→ Aufgabe A: Gib die Zeilen aus den Zeilenauszügen weiter unten als Markdown-Tabelle mit den Spalten „Nr.“ und „Zeile“ wieder, und zwar nur von der Zeile mit „BROWSE BY SECTION“ bis zur Zeile mit „games of August 2014“, beide eingeschlossen. Leerzeilen bleiben weg.

→ Textauszug:
--------------------------------

Windige Geschichten

Scirocco und Bora: Zwei Winde wie zwei Brüder, die unterschiedlicher kaum sein könnten. Zwei Wetterphänomene, die das Leben der Menschen in der Lagune prägen. Seit sich die Menschen raus aufs Meer gewagt haben, sind sie mit den Winden schicksalshaft verbunden. Heute noch üben die unbändigen Kräfte bewegter Luft eine Faszination aus. Warum sonst sind wir an manchen Tagen „durch den Wind“, fühlen uns „vom Winde verweht“ oder spüren, wenn „ein schärferer Wind weht“? Und wer war nicht schon einmal ziemlich ratlos, als das Kind fragte: „Was macht der Wind, wenn er nicht weht?“ Wir glauben ja, dass er sich hinter der Lagune ein Bett aus frischem Meerschaum baut und seinen Kopf auf eine Wolke bettet. Vielleicht träumt er dann von seinen Brüdern Bora und Scirocco. Über die zwei gibt es nämlich jede Menge zu erzählen:

Der heiße Atem der Wüste

Während der berühmte Bora am Nordpol geboren wird, liegt die Wiege seines Bruders im Süden. Der Scirocco ist heißblütig und wirbelt ganz schön Staub auf. Jedes Mal, wenn er übers Land fegt, bringt er ein Geschenk aus einer Heimat mit. Und so trägt er Tonnen von Saharastaub bis hinauf auf die Alpengletscher. Uns hier schenkt er zuerst eine drückende Schwüle und einen trüben Himmel und manchmal sogar einen „Blutregen“. Doch insgesamt ist der Südwind nicht so fürchterlich, wie er klingt. Unter Seeleuten gilt er als manierlich, nur selten präsentiert er sich als Sturm tropischen Ausmaßes. Meist belässt er es bei etwas Donnergrollen und lebhaftem Wellengang.

--------------------------------

→ Zeilenauszüge:
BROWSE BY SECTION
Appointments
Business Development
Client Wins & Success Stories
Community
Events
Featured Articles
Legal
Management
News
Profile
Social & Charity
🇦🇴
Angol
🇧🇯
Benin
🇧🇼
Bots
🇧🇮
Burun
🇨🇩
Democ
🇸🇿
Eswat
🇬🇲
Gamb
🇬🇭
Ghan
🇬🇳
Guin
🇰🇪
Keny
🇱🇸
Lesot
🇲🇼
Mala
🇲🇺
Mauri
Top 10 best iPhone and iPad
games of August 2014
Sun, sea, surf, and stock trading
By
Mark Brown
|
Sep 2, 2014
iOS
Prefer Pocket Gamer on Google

--------------------------------

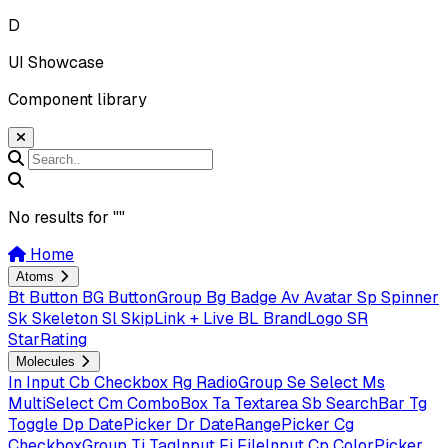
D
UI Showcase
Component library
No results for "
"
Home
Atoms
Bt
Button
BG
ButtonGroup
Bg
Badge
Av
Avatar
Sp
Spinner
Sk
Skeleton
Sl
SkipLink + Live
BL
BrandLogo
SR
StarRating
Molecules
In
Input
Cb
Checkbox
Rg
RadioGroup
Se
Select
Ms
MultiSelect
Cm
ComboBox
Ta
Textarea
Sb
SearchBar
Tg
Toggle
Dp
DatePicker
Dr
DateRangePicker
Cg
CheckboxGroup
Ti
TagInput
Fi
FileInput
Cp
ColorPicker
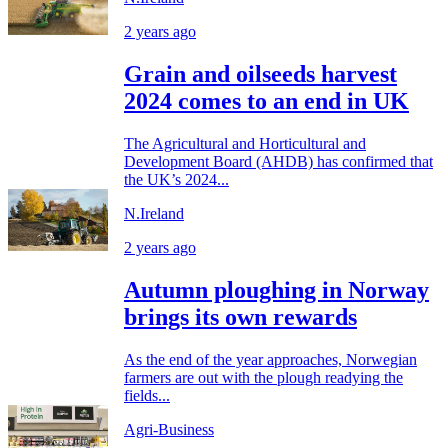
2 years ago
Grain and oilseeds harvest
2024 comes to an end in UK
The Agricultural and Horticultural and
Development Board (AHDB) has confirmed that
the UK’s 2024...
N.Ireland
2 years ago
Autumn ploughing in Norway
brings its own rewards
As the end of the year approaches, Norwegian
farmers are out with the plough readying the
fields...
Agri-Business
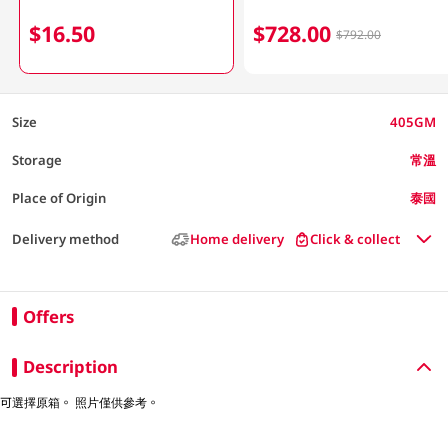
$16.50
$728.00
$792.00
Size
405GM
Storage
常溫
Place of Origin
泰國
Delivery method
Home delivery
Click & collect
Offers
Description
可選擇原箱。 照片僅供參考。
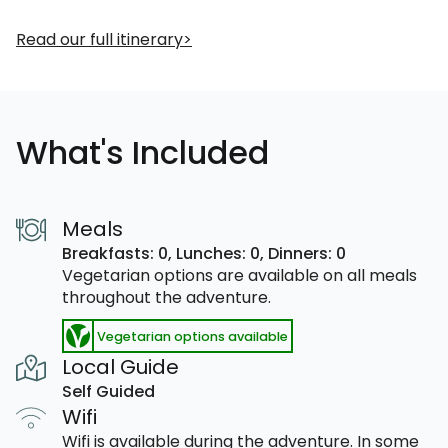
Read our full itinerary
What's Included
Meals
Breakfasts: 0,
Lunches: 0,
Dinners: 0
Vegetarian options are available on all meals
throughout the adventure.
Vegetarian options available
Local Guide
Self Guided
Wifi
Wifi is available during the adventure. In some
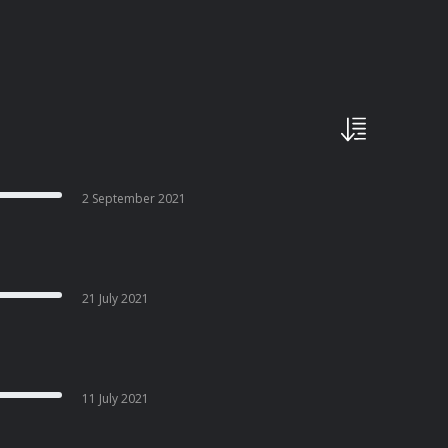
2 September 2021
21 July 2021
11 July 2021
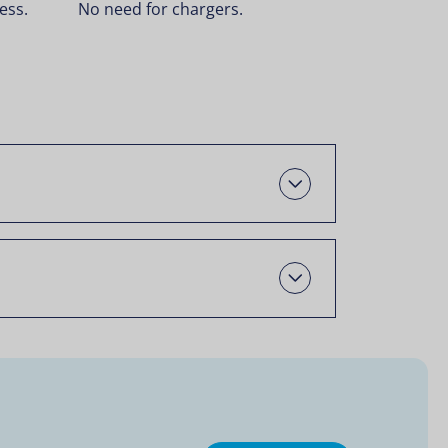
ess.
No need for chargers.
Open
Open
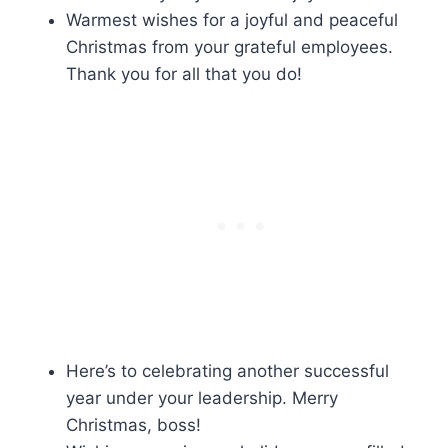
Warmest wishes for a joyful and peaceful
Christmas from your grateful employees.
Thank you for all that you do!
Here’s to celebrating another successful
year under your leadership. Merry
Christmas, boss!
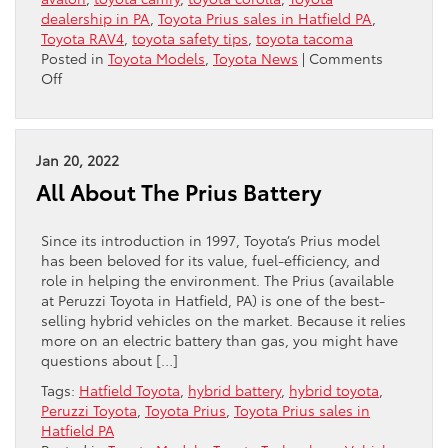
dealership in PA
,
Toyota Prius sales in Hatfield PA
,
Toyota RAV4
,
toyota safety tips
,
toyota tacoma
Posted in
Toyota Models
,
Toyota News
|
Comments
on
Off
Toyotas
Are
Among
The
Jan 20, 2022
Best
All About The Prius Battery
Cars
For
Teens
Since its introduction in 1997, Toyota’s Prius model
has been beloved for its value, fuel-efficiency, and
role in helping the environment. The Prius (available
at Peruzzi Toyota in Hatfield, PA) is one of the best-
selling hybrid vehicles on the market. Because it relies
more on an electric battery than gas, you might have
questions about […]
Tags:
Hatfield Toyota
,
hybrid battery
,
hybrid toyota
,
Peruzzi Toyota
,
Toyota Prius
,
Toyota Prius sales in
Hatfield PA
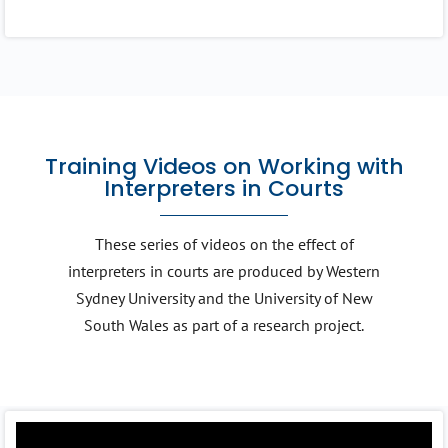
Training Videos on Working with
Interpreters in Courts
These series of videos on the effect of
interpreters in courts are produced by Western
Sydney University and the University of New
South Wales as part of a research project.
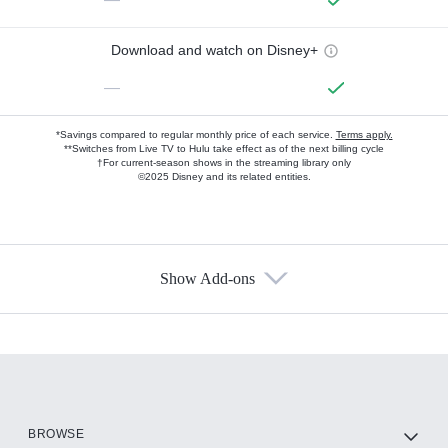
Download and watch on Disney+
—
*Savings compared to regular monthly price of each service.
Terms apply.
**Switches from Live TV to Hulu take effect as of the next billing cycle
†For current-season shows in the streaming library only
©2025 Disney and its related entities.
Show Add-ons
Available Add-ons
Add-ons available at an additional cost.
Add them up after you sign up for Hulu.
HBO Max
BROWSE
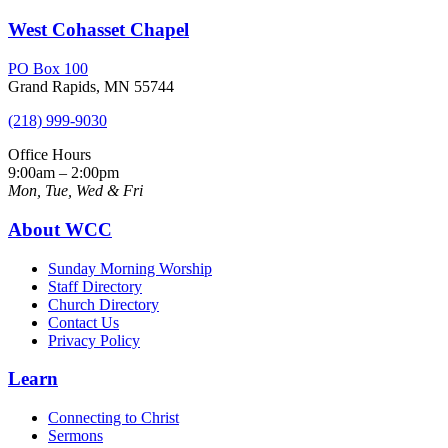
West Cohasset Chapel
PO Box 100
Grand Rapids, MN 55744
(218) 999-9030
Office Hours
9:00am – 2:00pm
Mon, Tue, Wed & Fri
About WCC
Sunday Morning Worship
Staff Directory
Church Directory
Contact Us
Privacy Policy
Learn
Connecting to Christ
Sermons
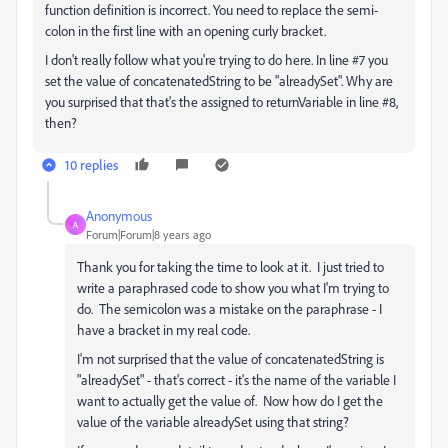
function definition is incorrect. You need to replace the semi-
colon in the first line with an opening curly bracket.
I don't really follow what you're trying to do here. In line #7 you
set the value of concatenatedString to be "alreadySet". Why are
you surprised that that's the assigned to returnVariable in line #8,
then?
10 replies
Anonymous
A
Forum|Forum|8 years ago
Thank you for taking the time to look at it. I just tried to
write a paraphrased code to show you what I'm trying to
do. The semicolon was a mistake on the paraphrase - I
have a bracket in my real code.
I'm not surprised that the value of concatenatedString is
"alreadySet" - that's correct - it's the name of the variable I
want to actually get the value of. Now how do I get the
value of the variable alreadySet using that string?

--------------------------------

→ Aufgabe B: Führe den Text über Scirocco und Bora im Anschluss an seinen letzten Satz weiter.

→ Antwortbereich A:
| Nr. | Zeile |
|---|---|
| 1 | BROWSE BY SECTION |
| 2 | Appointments |
| 3 | Business Development |
| 4 | Client Wins & Success Stories |
| 5 | Community |
| 6 | Events |
| 7 | Featured Articles |
| 8 | Legal |
| 9 | Management |
| 10 | News |
| 11 | Profile |
| 12 | Social & Charity |
| 13 | 🇦🇴 |
| 14 | Angol |
| 15 | 🇧🇯 |
| 16 | Benin |
| 17 | 🇧🇼 |
| 18 | Bots |
| 19 | 🇧🇮 |
| 20 | Burun |
| 21 | 🇨🇩 |
| 22 | Democ |
| 23 | 🇸🇿 |
| 24 | Eswat |
| 25 | 🇬🇲 |
| 26 | Gamb |
| 27 | 🇬🇭 |
| 28 | Ghan |
| 29 | 🇬🇳 |
| 30 | Guin |
| 31 | 🇰🇪 |
| 32 | Keny |
| 33 | 🇱🇸 |
| 34 | Lesot |
| 35 | 🇲🇼 |
| 36 | Mala |
| 37 | 🇲🇺 |
| 38 | Mauri |
| 39 | Top 10 best iPhone and iPad |
| 40 | games of August 2014 |

→ Antwortbereich B:
Mystischer Sohn des Nordens

Um sich die kräftigen Winterstürme zu erklären, die seit Menschengedenken über dem Mittelmeer toben, dachten sich die alten Griechen einen Gott aus, der seinem realen Vorbild in seiner stürmischen Natur um nichts nachsteht: Der Titanensohn Boreas, „der Nördliche“ beglückte als ungestümer Hengst königliche Stuten und entführte tanzende Nymphen. Auch im antiken Rom kannte und fürchtete man den geflügelten Tunichtgut und nannte ihn Aquilo. Auch wenn wir längst wissen, wie Winde wirklich entstehen und die Menschen gelernt haben das Wetter nicht nur zu deuten, sondern sogar vorherzusagen, umgibt die Winde, die von Zeit zu Zeit über die Sonneninsel fegen, etwas Mystisches. Man muss kein sonderlich gläubiger Mensch sein, um der Schöpfung Ehrfurcht zu erbieten, sondern sich einfach an einem stürmischen Tag mit offenen Haaren und ausgebreiteten Armen am Lagunenstrand gegen den Wind zu stellen.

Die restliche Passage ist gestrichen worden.